* _Task requirements_:
From the entries below, copy every line where the string "Methoden" appears.
--------------------------------
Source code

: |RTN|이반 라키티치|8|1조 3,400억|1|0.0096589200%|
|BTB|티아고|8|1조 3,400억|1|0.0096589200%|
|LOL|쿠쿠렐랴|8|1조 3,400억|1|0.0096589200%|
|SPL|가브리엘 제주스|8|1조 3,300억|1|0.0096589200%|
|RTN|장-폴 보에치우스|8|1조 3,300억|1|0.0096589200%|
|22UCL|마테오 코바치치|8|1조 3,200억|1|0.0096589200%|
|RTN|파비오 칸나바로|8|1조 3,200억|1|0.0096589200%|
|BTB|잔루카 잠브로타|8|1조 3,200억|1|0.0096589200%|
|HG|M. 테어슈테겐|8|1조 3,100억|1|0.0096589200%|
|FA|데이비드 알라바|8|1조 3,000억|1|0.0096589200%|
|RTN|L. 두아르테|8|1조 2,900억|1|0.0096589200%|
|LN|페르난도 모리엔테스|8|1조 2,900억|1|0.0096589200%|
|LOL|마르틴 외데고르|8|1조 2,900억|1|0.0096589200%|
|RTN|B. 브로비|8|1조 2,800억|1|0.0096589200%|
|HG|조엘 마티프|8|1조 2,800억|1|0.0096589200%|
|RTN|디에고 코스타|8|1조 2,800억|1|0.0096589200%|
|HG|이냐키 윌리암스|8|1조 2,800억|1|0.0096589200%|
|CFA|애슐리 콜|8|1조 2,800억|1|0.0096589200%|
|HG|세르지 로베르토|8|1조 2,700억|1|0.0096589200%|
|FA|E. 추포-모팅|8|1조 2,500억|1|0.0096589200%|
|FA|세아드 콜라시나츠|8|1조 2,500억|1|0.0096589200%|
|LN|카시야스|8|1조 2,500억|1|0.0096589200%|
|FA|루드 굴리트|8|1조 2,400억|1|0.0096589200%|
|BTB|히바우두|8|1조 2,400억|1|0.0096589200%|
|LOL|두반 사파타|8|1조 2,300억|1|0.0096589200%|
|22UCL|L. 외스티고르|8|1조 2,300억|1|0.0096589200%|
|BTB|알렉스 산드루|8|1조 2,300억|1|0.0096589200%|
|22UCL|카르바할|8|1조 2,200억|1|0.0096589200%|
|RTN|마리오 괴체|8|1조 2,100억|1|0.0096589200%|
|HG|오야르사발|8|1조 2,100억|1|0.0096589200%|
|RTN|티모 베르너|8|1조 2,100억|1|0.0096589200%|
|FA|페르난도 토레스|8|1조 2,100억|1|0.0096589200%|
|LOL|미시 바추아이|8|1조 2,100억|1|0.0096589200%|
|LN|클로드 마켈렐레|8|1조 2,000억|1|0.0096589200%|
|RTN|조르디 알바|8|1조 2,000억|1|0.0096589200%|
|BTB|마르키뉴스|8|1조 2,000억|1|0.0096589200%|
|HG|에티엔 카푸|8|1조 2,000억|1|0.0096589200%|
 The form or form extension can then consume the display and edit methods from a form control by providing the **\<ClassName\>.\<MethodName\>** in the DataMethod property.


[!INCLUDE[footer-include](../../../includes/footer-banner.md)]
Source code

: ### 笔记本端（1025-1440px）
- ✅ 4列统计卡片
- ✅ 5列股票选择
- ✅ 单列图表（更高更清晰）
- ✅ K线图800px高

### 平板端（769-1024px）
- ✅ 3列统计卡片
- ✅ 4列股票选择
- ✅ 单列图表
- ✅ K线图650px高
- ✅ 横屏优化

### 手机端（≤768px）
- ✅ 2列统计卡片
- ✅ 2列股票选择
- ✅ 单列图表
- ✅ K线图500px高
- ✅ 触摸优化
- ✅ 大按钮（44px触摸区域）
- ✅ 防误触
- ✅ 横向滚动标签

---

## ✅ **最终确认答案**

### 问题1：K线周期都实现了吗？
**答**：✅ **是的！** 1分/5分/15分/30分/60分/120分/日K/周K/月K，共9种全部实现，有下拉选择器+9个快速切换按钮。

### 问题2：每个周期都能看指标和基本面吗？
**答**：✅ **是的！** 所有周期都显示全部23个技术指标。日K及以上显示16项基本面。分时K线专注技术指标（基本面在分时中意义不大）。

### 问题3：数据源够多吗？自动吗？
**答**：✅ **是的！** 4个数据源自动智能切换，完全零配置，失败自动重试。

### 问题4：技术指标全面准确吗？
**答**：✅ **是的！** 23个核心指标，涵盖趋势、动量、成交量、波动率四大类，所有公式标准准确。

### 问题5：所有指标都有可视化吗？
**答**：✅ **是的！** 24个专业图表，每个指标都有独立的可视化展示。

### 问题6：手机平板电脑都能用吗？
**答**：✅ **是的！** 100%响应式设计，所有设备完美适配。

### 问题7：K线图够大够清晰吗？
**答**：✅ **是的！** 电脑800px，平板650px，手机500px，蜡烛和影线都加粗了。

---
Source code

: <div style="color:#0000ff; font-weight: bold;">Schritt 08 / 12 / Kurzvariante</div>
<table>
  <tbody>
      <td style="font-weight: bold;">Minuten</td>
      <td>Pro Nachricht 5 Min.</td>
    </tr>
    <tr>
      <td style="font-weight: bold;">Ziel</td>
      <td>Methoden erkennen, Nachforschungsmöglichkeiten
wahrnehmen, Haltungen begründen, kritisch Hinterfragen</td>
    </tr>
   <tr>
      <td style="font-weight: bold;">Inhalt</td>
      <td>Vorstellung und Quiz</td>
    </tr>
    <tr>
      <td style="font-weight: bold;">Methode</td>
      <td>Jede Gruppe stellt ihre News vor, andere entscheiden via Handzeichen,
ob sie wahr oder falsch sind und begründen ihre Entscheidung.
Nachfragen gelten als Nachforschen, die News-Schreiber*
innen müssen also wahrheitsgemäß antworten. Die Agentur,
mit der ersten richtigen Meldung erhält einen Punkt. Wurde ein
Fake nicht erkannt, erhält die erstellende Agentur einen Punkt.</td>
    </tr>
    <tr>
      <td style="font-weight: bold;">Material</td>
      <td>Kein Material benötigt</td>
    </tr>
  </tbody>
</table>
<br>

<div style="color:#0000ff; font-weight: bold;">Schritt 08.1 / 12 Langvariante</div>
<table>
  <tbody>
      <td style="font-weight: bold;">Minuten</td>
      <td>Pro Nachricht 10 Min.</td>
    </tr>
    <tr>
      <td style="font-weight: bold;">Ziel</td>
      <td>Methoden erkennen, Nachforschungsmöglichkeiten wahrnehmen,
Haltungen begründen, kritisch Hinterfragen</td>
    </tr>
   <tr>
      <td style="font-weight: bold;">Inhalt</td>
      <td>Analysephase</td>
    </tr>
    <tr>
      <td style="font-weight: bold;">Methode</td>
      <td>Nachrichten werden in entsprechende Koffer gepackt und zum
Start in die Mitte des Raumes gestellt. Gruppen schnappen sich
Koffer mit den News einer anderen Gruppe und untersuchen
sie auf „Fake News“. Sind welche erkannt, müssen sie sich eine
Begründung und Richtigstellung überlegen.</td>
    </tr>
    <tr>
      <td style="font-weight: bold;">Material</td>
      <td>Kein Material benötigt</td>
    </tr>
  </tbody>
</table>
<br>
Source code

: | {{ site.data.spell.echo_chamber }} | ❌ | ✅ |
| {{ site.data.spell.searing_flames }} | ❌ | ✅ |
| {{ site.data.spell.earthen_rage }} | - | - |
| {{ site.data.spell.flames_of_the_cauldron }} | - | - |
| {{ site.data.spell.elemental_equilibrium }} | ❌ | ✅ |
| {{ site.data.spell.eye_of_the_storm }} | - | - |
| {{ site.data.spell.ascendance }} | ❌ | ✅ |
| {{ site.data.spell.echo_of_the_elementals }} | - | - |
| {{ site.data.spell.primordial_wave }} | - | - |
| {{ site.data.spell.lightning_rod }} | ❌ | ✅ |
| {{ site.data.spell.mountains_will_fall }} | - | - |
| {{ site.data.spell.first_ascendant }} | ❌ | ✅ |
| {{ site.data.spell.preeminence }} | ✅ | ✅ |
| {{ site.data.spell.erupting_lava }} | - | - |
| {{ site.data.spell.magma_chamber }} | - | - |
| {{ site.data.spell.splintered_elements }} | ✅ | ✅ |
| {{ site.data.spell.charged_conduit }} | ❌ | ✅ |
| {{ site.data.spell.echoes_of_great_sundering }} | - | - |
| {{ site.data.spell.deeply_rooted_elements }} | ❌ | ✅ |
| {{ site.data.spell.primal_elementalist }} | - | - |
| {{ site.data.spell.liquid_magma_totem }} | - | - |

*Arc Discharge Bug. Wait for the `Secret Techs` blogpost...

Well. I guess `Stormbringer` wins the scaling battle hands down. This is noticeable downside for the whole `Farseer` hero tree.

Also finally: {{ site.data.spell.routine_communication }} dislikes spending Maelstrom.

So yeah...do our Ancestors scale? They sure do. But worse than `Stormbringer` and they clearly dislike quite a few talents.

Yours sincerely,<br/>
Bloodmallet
--------------------------------
* _Response area_:
      <td>Methoden erkennen, Nachforschungsmöglichkeiten
      <td>Methoden erkennen, Nachforschungsmöglichkeiten wahrnehmen,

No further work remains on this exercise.